## What you are asked to do
Restate all of the records below exactly. Do not carry over any image.

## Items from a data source

*** Block opens ***

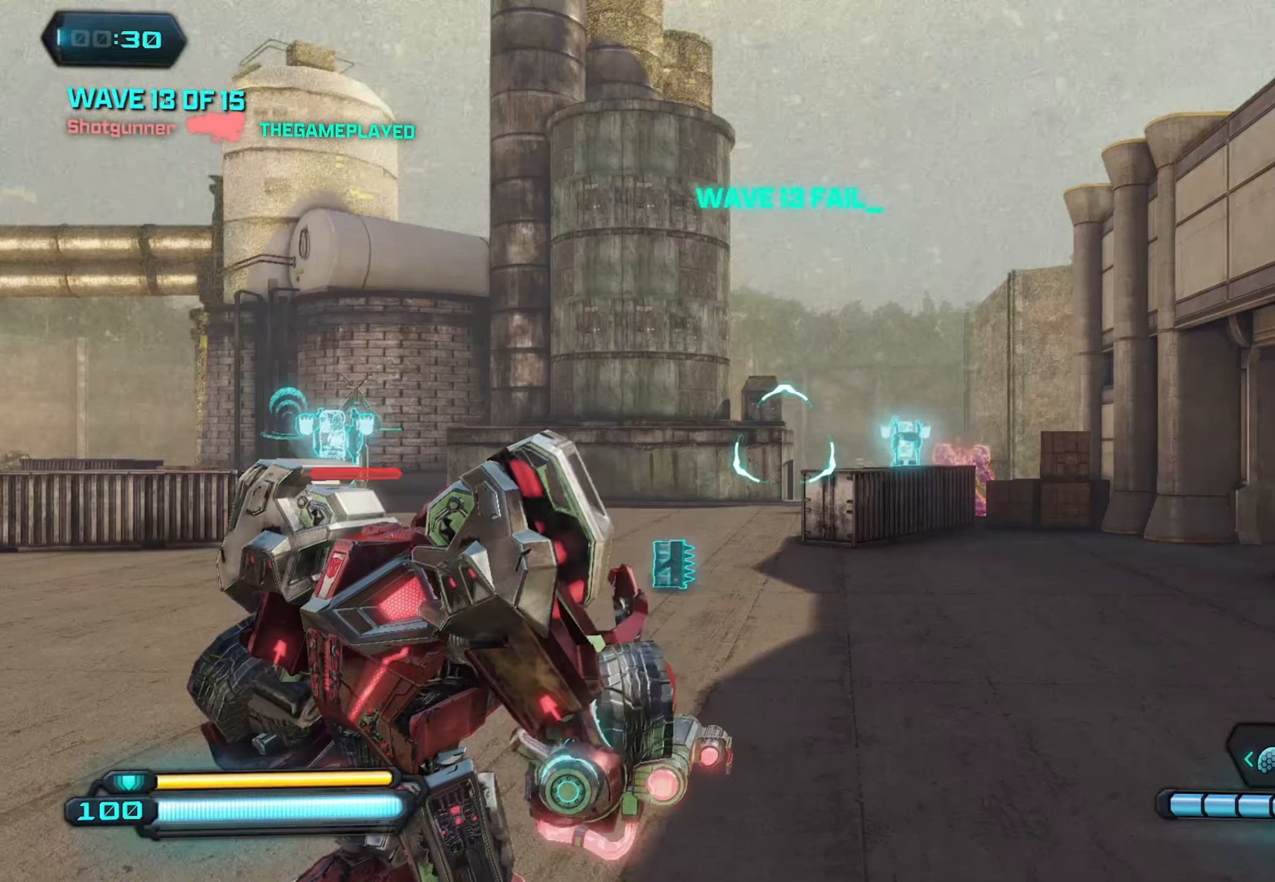
{"buttons": [], "left_stick": "center", "right_stick": "down-left", "events": [[400, "left_stick", "center"], [500, "right_stick", "down-left"]]}
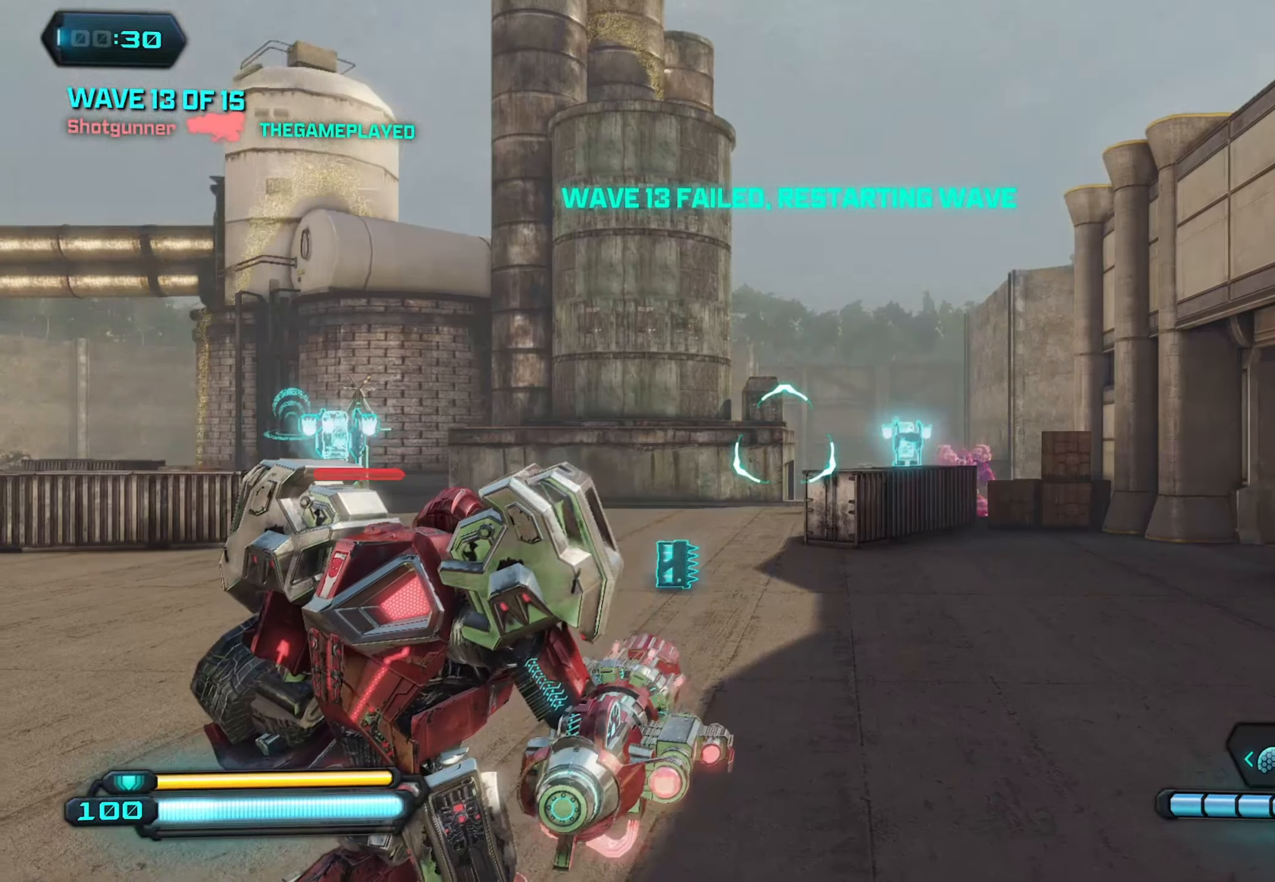
{"buttons": [], "left_stick": "up", "right_stick": "down", "events": [[16, "left_stick", "up"], [133, "right_stick", "down"], [283, "right_stick", "down-left"], [483, "right_stick", "down"]]}
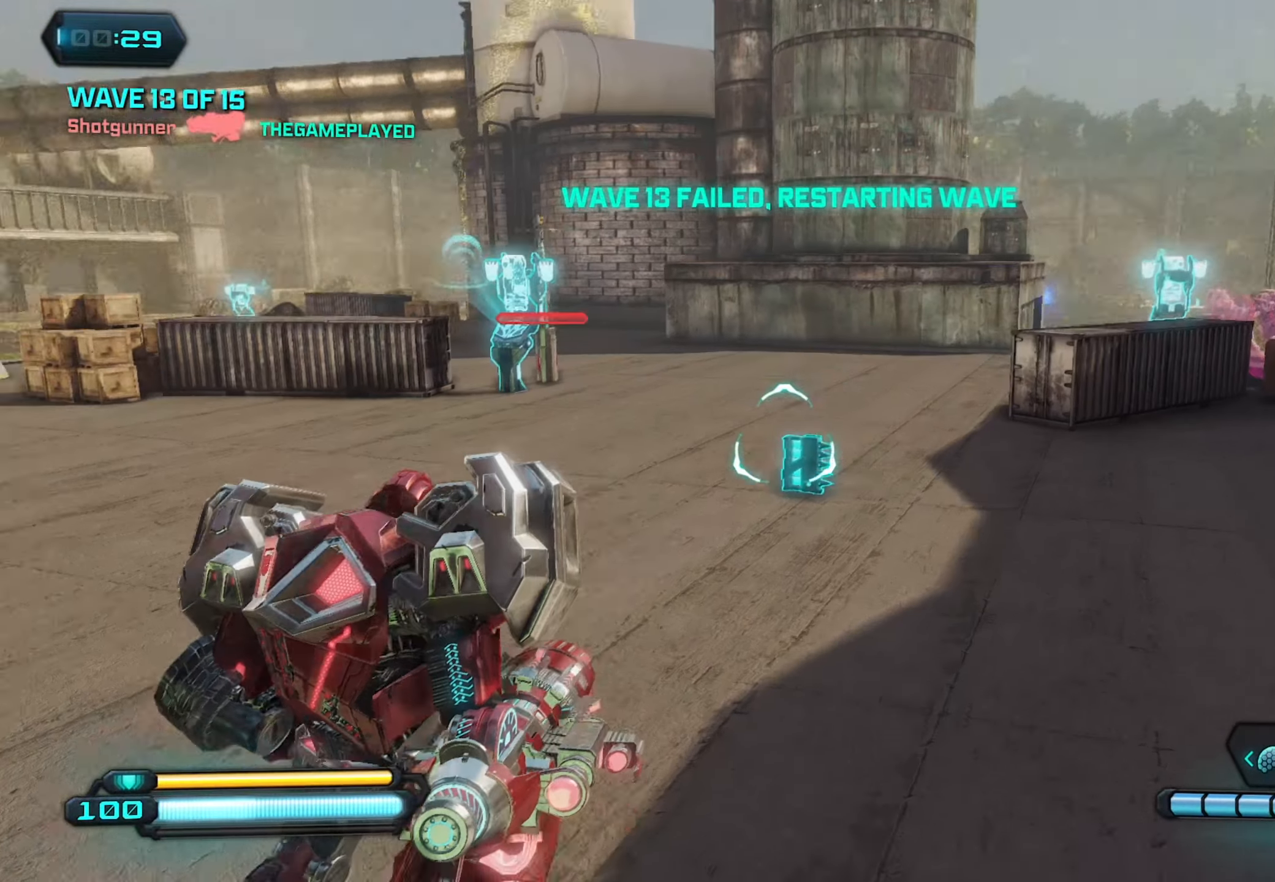
{"buttons": [], "left_stick": "up-right", "right_stick": "center", "events": [[266, "right_stick", "center"], [416, "left_stick", "up-right"]]}
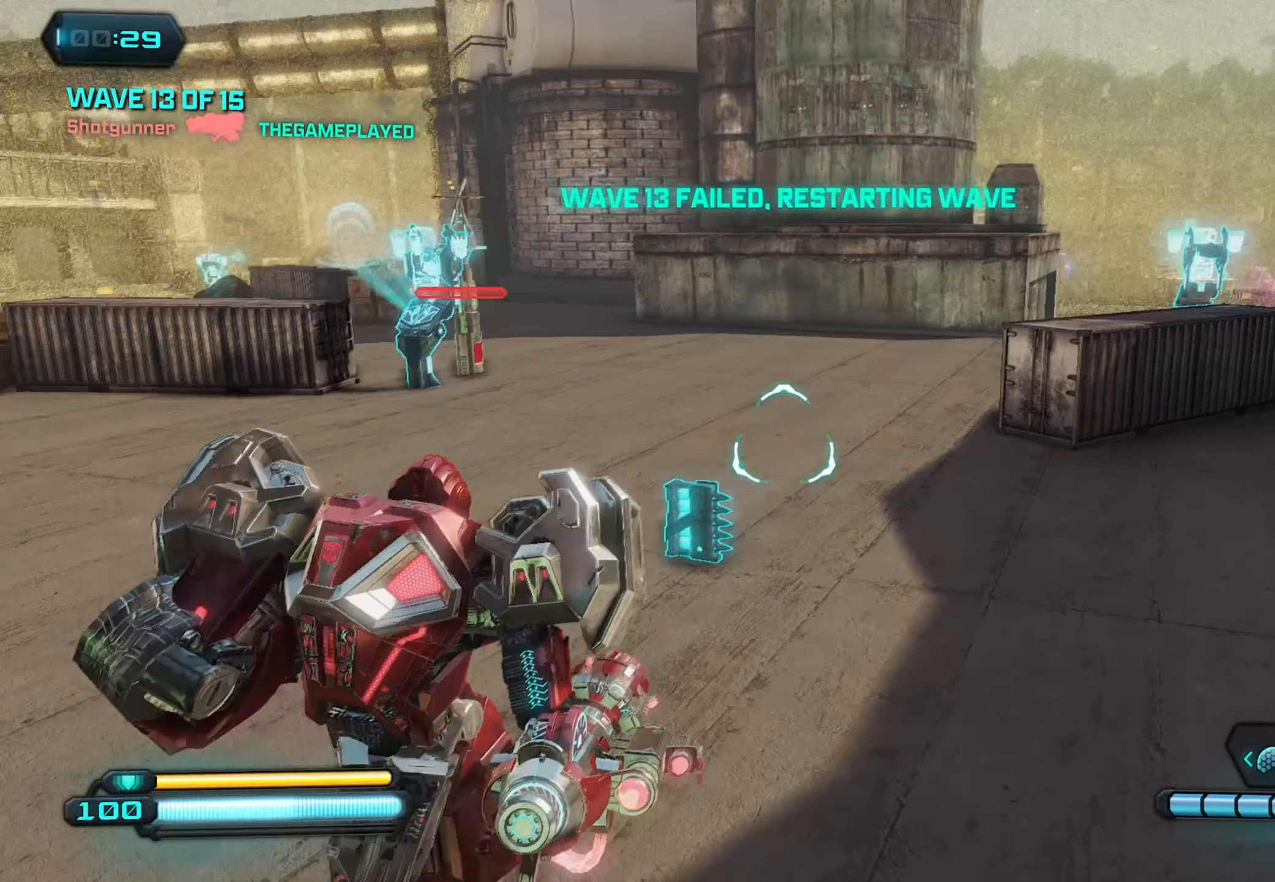
{"buttons": [], "left_stick": "up", "right_stick": "right", "events": [[33, "left_stick", "up"], [383, "right_stick", "right"]]}
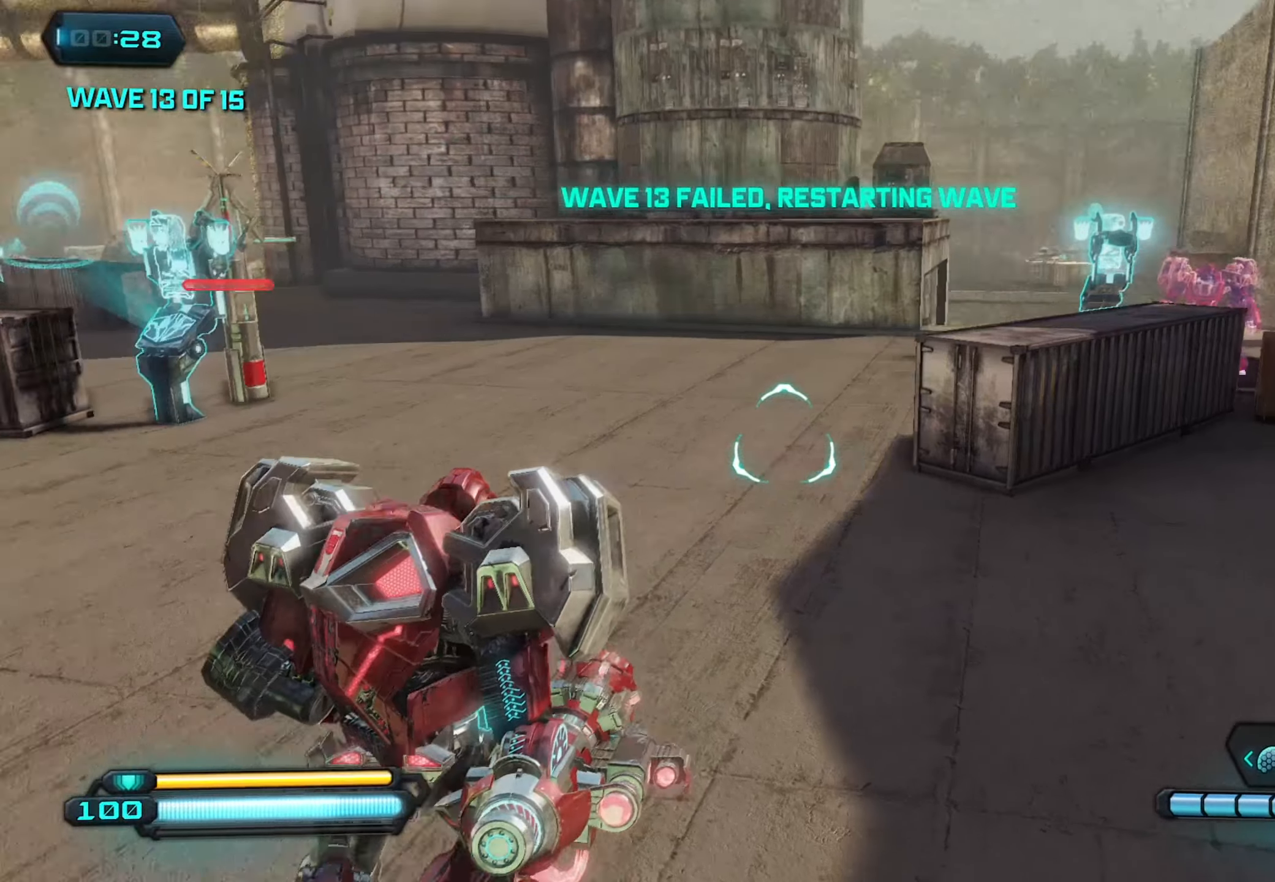
{"buttons": [], "left_stick": "up", "right_stick": "right", "events": [[50, "right_stick", "up-left"], [200, "right_stick", "center"], [283, "right_stick", "right"]]}
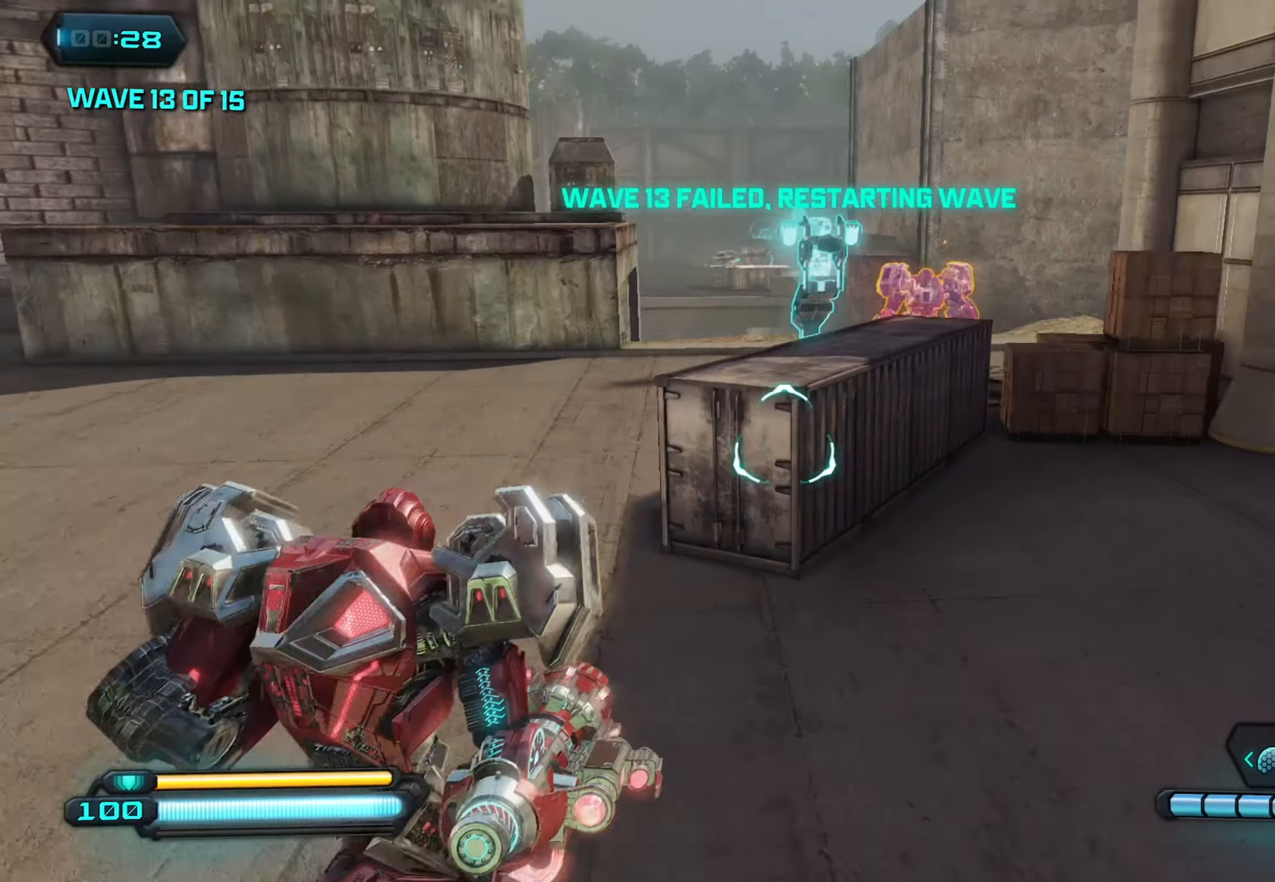
{"buttons": [], "left_stick": "up", "right_stick": "center", "events": [[66, "right_stick", "center"], [150, "A", "down"], [283, "A", "up"], [300, "left_stick", "up-right"], [483, "left_stick", "up"]]}
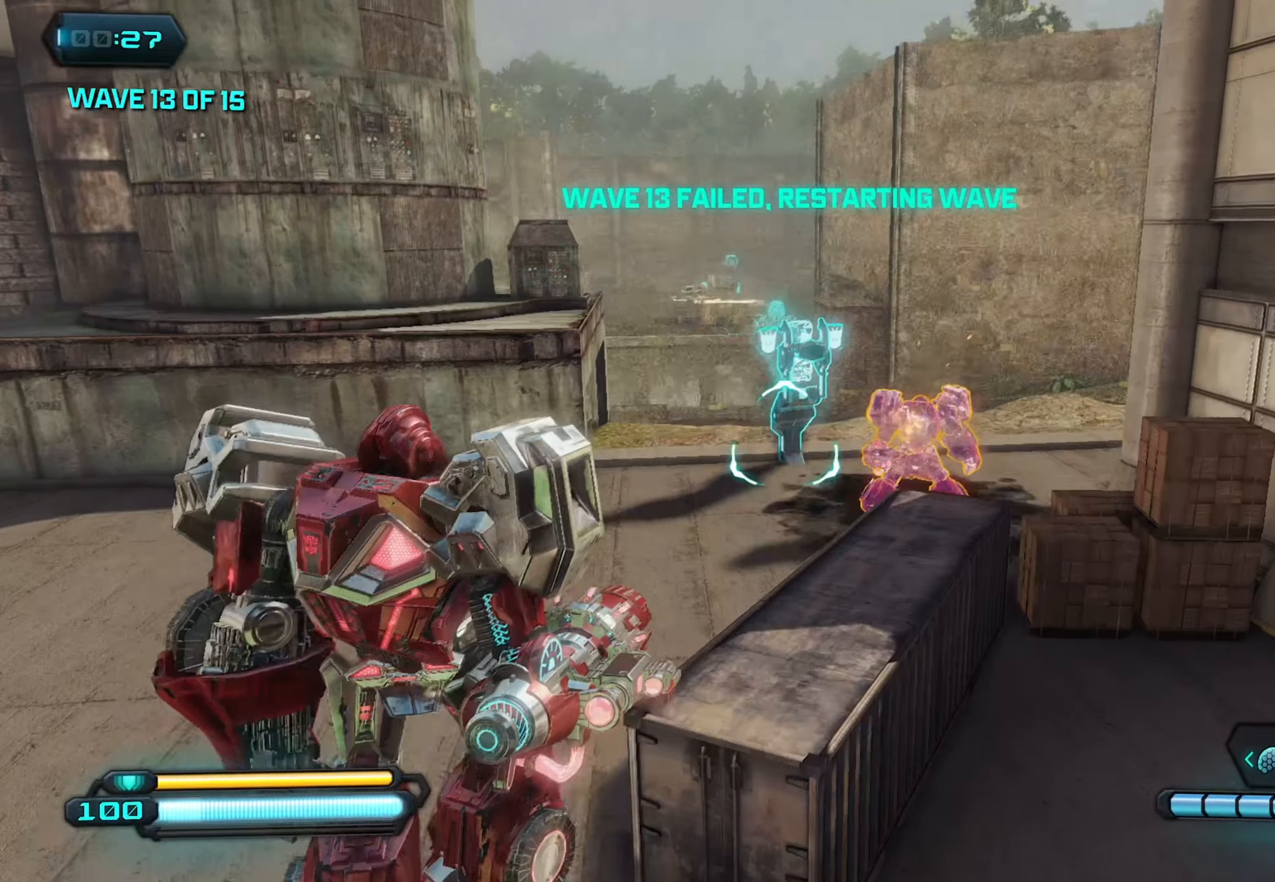
{"buttons": [], "left_stick": "up", "right_stick": "left", "events": [[100, "left_stick", "up-right"], [216, "left_stick", "up"], [316, "right_stick", "left"], [333, "left_stick", "up-right"], [483, "left_stick", "up"]]}
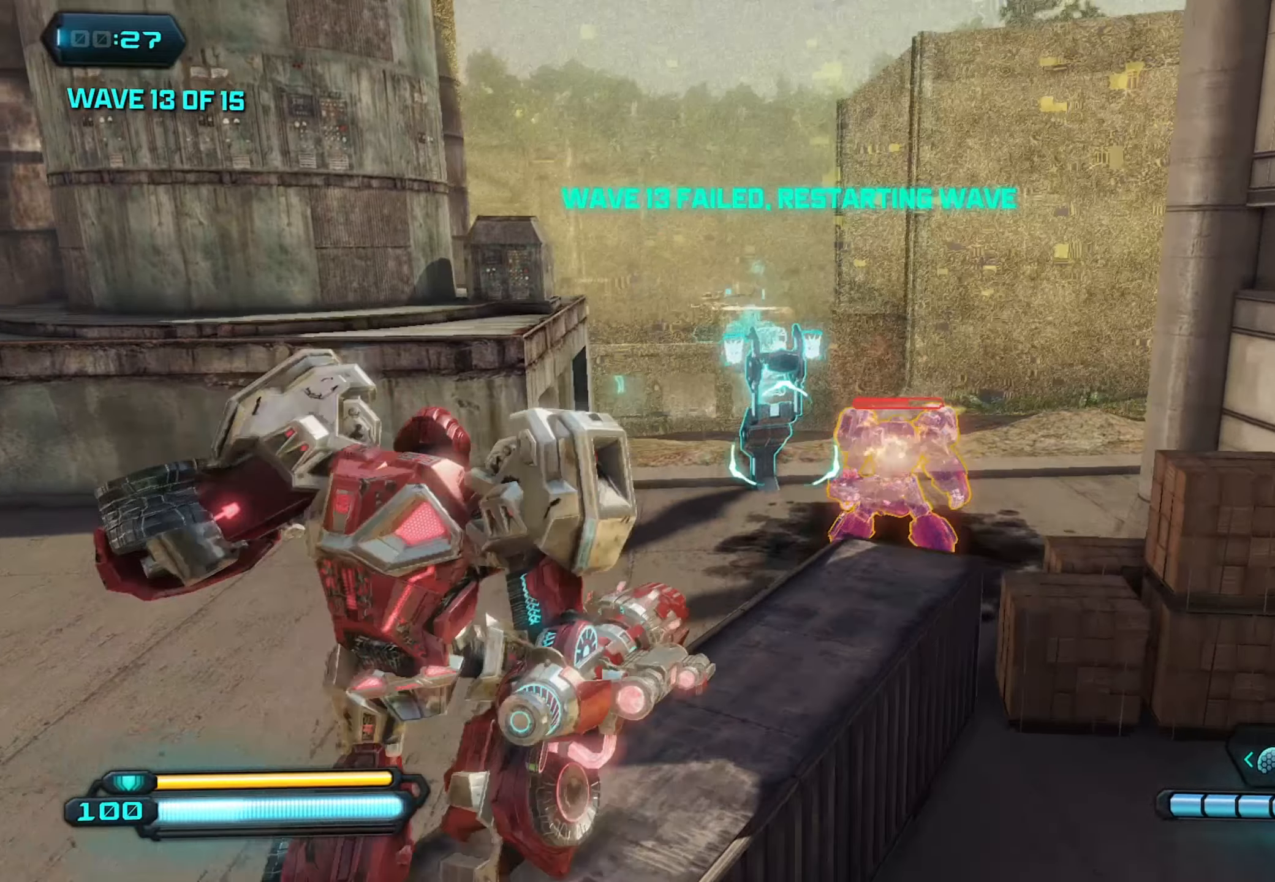
{"buttons": [], "left_stick": "up", "right_stick": "center", "events": [[200, "A", "down"], [350, "A", "up"], [416, "right_stick", "center"]]}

*** Block closes ***

## Answer box
{"buttons": [], "left_stick": "center", "right_stick": "down-left", "events": [[400, "left_stick", "center"], [500, "right_stick", "down-left"]]}
{"buttons": [], "left_stick": "up", "right_stick": "down", "events": [[16, "left_stick", "up"], [133, "right_stick", "down"], [283, "right_stick", "down-left"], [483, "right_stick", "down"]]}
{"buttons": [], "left_stick": "up-right", "right_stick": "center", "events": [[266, "right_stick", "center"], [416, "left_stick", "up-right"]]}
{"buttons": [], "left_stick": "up", "right_stick": "right", "events": [[33, "left_stick", "up"], [383, "right_stick", "right"]]}
{"buttons": [], "left_stick": "up", "right_stick": "right", "events": [[50, "right_stick", "up-left"], [200, "right_stick", "center"], [283, "right_stick", "right"]]}
{"buttons": [], "left_stick": "up", "right_stick": "center", "events": [[66, "right_stick", "center"], [150, "A", "down"], [283, "A", "up"], [300, "left_stick", "up-right"], [483, "left_stick", "up"]]}
{"buttons": [], "left_stick": "up", "right_stick": "left", "events": [[100, "left_stick", "up-right"], [216, "left_stick", "up"], [316, "right_stick", "left"], [333, "left_stick", "up-right"], [483, "left_stick", "up"]]}
{"buttons": [], "left_stick": "up", "right_stick": "center", "events": [[200, "A", "down"], [350, "A", "up"], [416, "right_stick", "center"]]}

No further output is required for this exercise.